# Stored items
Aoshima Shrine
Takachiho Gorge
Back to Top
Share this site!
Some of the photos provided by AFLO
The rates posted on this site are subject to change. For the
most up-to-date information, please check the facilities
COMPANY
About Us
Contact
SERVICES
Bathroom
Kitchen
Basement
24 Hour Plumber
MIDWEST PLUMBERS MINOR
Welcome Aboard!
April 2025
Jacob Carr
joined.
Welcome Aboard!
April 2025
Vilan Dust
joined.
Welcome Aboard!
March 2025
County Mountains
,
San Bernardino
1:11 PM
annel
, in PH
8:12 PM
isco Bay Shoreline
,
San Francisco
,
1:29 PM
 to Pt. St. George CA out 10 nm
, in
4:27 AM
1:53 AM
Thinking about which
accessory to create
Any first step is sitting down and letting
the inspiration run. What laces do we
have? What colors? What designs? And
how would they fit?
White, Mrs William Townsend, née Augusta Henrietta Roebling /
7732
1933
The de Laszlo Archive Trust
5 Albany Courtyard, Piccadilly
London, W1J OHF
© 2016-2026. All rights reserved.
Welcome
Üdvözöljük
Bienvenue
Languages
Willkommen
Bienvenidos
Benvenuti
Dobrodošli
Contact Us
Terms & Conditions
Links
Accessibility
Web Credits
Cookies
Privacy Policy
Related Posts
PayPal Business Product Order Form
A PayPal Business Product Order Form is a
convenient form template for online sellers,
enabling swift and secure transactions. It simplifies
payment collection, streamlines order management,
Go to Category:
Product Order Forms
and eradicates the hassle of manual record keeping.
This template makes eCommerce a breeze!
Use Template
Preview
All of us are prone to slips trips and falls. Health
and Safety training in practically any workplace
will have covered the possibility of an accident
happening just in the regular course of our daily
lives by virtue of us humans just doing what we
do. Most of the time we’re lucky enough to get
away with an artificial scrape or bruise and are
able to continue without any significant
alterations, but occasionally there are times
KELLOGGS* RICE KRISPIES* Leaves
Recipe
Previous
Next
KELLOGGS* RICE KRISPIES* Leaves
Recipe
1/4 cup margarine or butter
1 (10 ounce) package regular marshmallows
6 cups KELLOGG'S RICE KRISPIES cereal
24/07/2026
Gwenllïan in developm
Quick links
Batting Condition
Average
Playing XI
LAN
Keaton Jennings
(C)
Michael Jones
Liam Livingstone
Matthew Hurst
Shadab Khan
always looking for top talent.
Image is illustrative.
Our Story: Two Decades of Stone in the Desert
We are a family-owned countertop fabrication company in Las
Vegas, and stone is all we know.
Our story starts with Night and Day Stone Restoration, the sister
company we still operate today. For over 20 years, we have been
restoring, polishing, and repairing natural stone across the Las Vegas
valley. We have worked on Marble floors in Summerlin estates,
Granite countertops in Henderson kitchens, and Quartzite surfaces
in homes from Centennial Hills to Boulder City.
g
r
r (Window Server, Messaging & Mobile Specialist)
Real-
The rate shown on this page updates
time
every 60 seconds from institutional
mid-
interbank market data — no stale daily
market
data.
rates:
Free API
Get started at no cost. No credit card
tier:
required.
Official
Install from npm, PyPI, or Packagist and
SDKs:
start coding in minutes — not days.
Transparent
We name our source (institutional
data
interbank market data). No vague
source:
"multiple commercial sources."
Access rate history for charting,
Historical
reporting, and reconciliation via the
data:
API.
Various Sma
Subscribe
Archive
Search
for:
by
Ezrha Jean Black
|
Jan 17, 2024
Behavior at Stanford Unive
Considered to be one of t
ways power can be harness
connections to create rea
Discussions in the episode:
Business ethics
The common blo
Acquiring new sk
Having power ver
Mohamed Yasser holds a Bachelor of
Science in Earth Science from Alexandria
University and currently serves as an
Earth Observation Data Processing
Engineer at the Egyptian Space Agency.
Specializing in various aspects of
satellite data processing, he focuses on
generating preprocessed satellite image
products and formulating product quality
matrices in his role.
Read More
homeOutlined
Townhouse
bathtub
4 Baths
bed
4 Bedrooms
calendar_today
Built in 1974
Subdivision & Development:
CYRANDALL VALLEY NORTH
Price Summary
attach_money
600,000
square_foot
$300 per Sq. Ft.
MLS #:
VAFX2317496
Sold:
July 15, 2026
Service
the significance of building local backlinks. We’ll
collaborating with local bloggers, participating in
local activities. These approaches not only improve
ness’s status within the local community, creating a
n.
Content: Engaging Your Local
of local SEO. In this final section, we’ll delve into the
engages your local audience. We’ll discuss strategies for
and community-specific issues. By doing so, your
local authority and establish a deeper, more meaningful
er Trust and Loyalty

# WHAT YOU WILL DO
Reproduce the lines word for word, starting with the first of the stored items and ending with the line that contains "accessory to create", including that line.

# RESPONSE AREA
Aoshima Shrine
Takachiho Gorge
Back to Top
Share this site!
Some of the photos provided by AFLO
The rates posted on this site are subject to change. For the
most up-to-date information, please check the facilities
COMPANY
About Us
Contact
SERVICES
Bathroom
Kitchen
Basement
24 Hour Plumber
MIDWEST PLUMBERS MINOR
Welcome Aboard!
April 2025
Jacob Carr
joined.
Welcome Aboard!
April 2025
Vilan Dust
joined.
Welcome Aboard!
March 2025
County Mountains
,
San Bernardino
1:11 PM
annel
, in PH
8:12 PM
isco Bay Shoreline
,
San Francisco
,
1:29 PM
 to Pt. St. George CA out 10 nm
, in
4:27 AM
1:53 AM
Thinking about which
accessory to create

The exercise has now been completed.